A named entity recognizer identifies named entities and their semantic types in text. Typically, named entities refer to clinical concepts in CLAMP-Cancer. As shown in Figure below, CLAMP-Cancer provides two different models for named entity recognition:
Each model will be described in more details.
DF_CRF_based_named_entity_recognizer is the default named entity recognizer used in
CLAMP-Cancer. The recognizer identifies three types of clinical concepts:
Problems, treatments, and tests.
It is built from training the CRF model on a dataset of clinical notes, namely, the i2b2
2010
challenge corpus (https://www.i2b2.org/NLP/Relations/).
Advanced users can use the
config.conf file to change the default recognizer model as in the file defaultModel.jar.
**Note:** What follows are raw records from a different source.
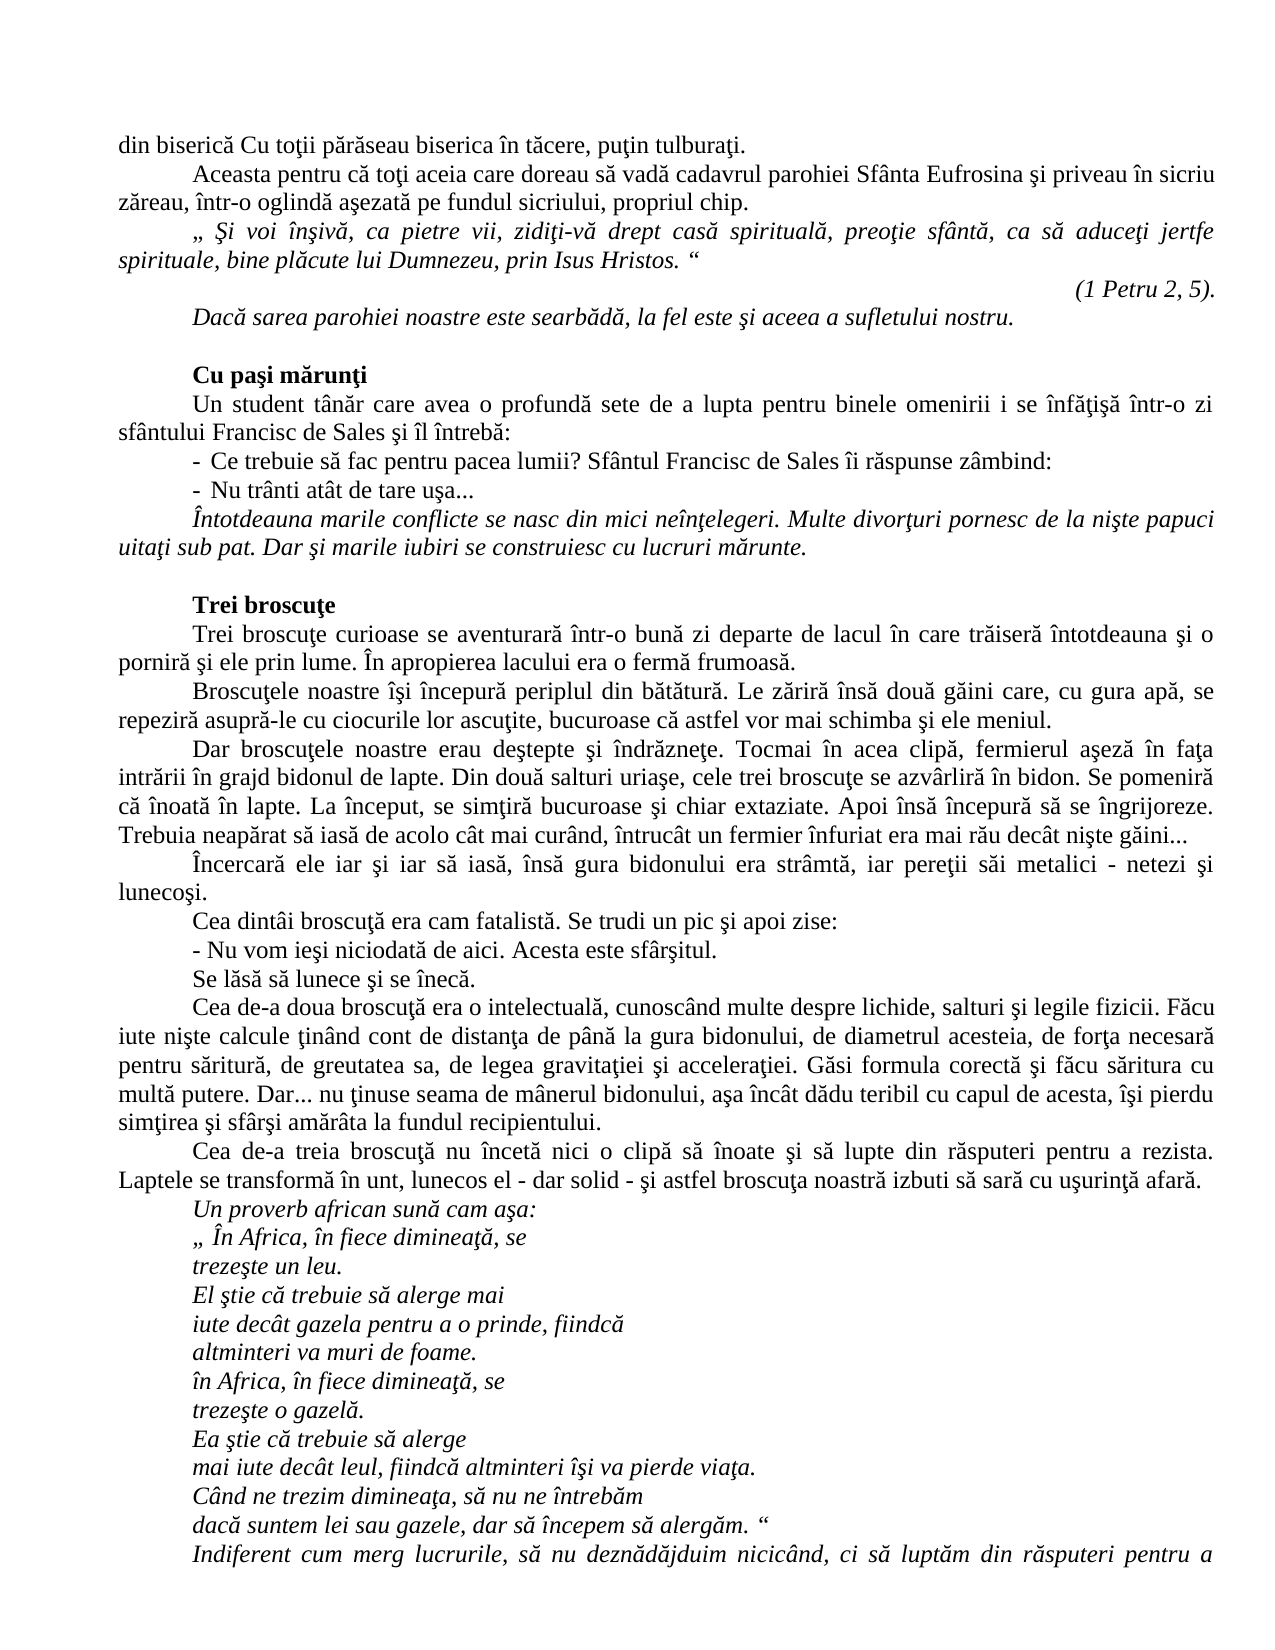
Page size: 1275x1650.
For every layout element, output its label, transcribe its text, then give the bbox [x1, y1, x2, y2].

text Ea ştie că trebuie să alerge [118, 1424, 1216, 1452]
text Dar broscuţele noastre erau deştepte şi îndrăzneţe. Tocmai în acea clipă, fermierul aşeză în faţa intrării în grajd bidonul de lapte. Din două salturi uriaşe, cele trei broscuţe se azvârliră în bidon. Se pomeniră că înoată în lapte. La început, se simţiră bucuroase şi chiar extaziate. Apoi însă începură să se îngrijoreze. Trebuia neapărat să iasă de acolo cât mai curând, întrucât un fermier înfuriat era mai rău decât nişte găini... [118, 734, 1215, 849]
text iute decât gazela pentru a o prinde, fiindcă [118, 1309, 1216, 1337]
text Se lăsă să lunece şi se înecă. [118, 964, 1216, 992]
text Când ne trezim dimineaţa, să nu ne întrebăm [118, 1481, 1216, 1510]
text Dacă sarea parohiei noastre este searbădă, la fel este şi aceea a sufletului nostru. [118, 302, 1214, 331]
text Un proverb african sună cam aşa: [118, 1194, 1216, 1222]
text încercară ele iar şi iar să iasă, însă gura bidonului era strâmtă, iar pereţii săi metalici - netezi şi lunecoşi. [118, 849, 1216, 906]
text trezeşte un leu. [118, 1251, 1216, 1280]
text „ Şi voi înşivă, ca pietre vii, zidiţi-vă drept casă spirituală, preoţie sfântă, ca să aduceţi jertfe spirituale, bine plăcute lui Dumnezeu, prin Isus Hristos. “ [118, 216, 1215, 274]
text altminteri va muri de foame. [118, 1337, 1216, 1366]
text Un student tânăr care avea o profundă sete de a lupta pentru binele omenirii i se înfăţişă într-o zi sfântului Francisc de Sales şi îl întrebă: [118, 389, 1215, 446]
text mai iute decât leul, fiindcă altminteri îşi va pierde viaţa. [118, 1452, 1216, 1481]
text trezeşte o gazelă. [118, 1395, 1216, 1424]
text Cea de-a doua broscuţă era o intelectuală, cunoscând multe despre lichide, salturi şi legile fizicii. Făcu iute nişte calcule ţinând cont de distanţa de până la gura bidonului, de diametrul acesteia, de forţa necesară pentru săritură, de greutatea sa, de legea gravitaţiei şi acceleraţiei. Găsi formula corectă şi făcu săritura cu multă putere. Dar... nu ţinuse seama de mânerul bidonului, aşa încât dădu teribil cu capul de acesta, îşi pierdu simţirea şi sfârşi amărâta la fundul recipientului. [118, 992, 1215, 1136]
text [118, 130, 1216, 159]
text Aceasta pentru că toţi aceia care doreau să vadă cadavrul parohiei Sfânta Eufrosina şi priveau în sicriu zăreau, într-o oglindă aşezată pe fundul sicriului, propriul chip. [118, 159, 1215, 216]
text El ştie că trebuie să alerge mai [118, 1280, 1216, 1309]
text Cea dintâi broscuţă era cam fatalistă. Se trudi un pic şi apoi zise: [118, 906, 1215, 935]
text - Nu vom ieşi niciodată de aici. Acesta este sfârşitul. [118, 935, 1216, 964]
text în Africa, în fiece dimineaţă, se [118, 1366, 1216, 1395]
list Ce trebuie să fac pentru pacea lumii? Sfântul Francisc de Sales îi răspunse zâmbind: [118, 446, 1208, 475]
text (1 Petru 2, 5). [118, 274, 1216, 302]
text Broscuţele noastre îşi începură periplul din bătătură. Le zăriră însă două găini care, cu gura apă, se repeziră asupră-le cu ciocurile lor ascuţite, bucuroase că astfel vor mai schimba şi ele meniul. [118, 676, 1215, 734]
text Întotdeauna marile conflicte se nasc din mici neînţelegeri. Multe divorţuri pornesc de la nişte papuci uitaţi sub pat. Dar şi marile iubiri se construiesc cu lucruri mărunte. [118, 504, 1216, 561]
text Trei broscuţe [118, 590, 1216, 619]
text Cea de-a treia broscuţă nu încetă nici o clipă să înoate şi să lupte din răsputeri pentru a rezista. Laptele se transformă în unt, lunecos el - dar solid - şi astfel broscuţa noastră izbuti să sară cu uşurinţă afară. [118, 1136, 1215, 1194]
text Cu paşi mărunţi [118, 360, 1216, 389]
list Nu trânti atât de tare uşa... [118, 475, 1216, 504]
text dacă suntem lei sau gazele, dar să începem să alergăm. “ [118, 1510, 1216, 1539]
text „ În Africa, în fiece dimineaţă, se [118, 1222, 1216, 1251]
text Trei broscuţe curioase se aventurară într-o bună zi departe de lacul în care trăiseră întotdeauna şi o porniră şi ele prin lume. În apropierea lacului era o fermă frumoasă. [118, 619, 1215, 676]
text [118, 1539, 1215, 1567]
DF_Dictionary_lookup uses terms in the dictionary to match them directly with
the identified named entities. Currently the defaultDic.txt used in CLAMP-Cancer consists of
terms and their semantic types from UMLS
(https://www.nlm.nih.gov/research/umls/)
. The semantic type of the matched term in UMLS is assigned to the recognized named
entity.
To configure DF_Dictionary_lookup:
First, click on the config file under the DF_Dictionary_matcher folder. This will open
up a
new window that takes the following three parameters: Case sensitive, Stemming and
Dictionaries.(Shown in the picture below)
Case sensitive
If you check the checkbox for "Case sensitive", the matcher will differentiate between
capital and lowercase letters when searching for a term in the dictionary. For example,
"Breast Cancer” will not matched with "breast cancer".
Stemming
If you check the checkbox for "Stemming", the matcher will match the stemmed form of a
candidate named entity with the terms in the dictionary. For example, "breast cancers"
will
be matched to "breast cancer".
Dictionaries
You can also replace or edit the dictionary file suggested for this function.
Using the defaultRegExpr.txt file, this module can identify named entities. defaultRegExpr.txt file can contain several regular expression. If a phrase matches a regular expression, it is recognized as a named entity. You can add your own regular expression to the existing file by double clicking the file and add the items that you want to include.